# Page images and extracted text
***

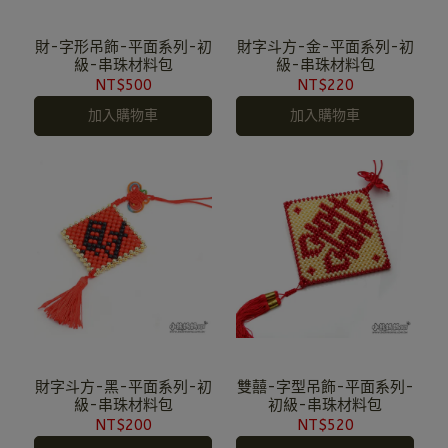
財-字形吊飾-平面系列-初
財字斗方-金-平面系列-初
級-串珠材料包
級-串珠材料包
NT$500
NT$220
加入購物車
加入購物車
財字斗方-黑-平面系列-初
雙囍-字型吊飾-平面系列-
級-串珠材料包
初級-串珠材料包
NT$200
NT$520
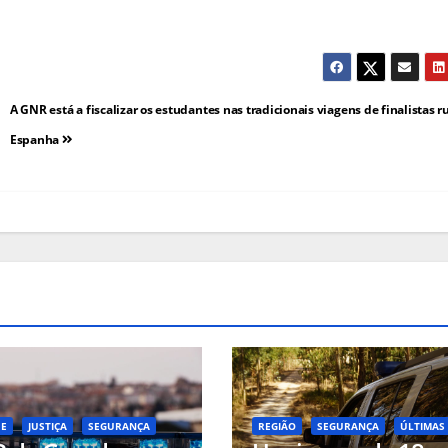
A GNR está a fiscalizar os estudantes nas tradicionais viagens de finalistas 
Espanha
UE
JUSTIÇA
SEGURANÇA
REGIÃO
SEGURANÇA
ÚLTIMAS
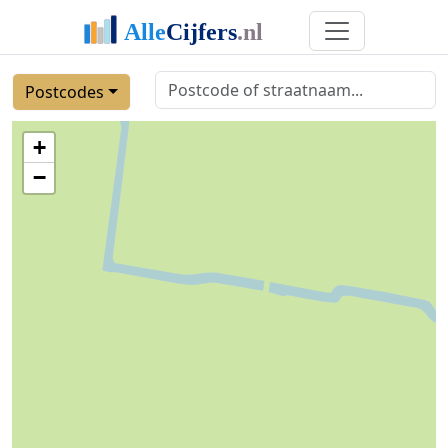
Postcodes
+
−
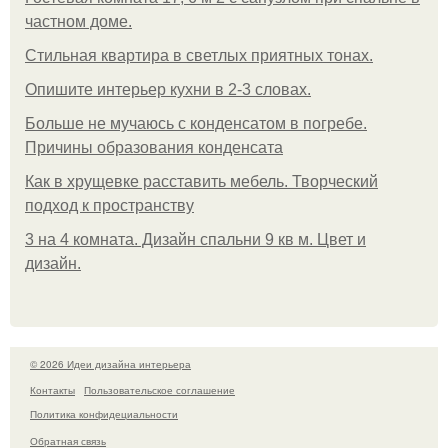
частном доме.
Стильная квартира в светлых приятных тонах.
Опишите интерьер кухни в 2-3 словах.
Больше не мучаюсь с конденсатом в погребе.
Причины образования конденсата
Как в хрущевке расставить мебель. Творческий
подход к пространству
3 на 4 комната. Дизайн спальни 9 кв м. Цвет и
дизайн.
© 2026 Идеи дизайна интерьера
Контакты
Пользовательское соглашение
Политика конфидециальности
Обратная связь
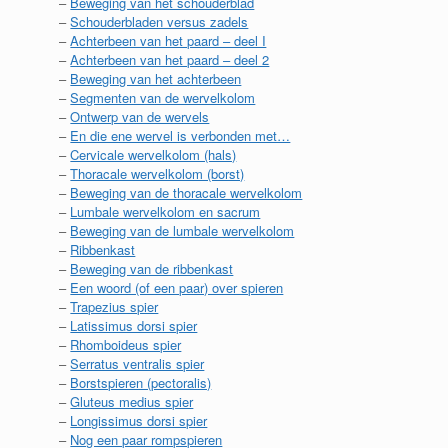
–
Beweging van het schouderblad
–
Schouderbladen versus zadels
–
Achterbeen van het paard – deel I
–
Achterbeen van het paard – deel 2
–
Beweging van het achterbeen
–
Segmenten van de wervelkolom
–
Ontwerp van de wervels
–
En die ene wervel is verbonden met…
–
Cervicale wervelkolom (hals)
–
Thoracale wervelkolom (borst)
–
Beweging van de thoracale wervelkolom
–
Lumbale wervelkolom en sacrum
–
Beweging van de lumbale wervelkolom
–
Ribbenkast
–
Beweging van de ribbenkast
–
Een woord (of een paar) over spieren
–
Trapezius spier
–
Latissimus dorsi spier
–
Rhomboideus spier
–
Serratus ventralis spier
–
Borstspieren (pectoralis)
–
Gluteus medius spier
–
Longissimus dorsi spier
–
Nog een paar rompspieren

***

# What the task asks
Across the records above, how many lines does the word "dorsi" appear on? Reply with the number only.

# Result of the exercise
2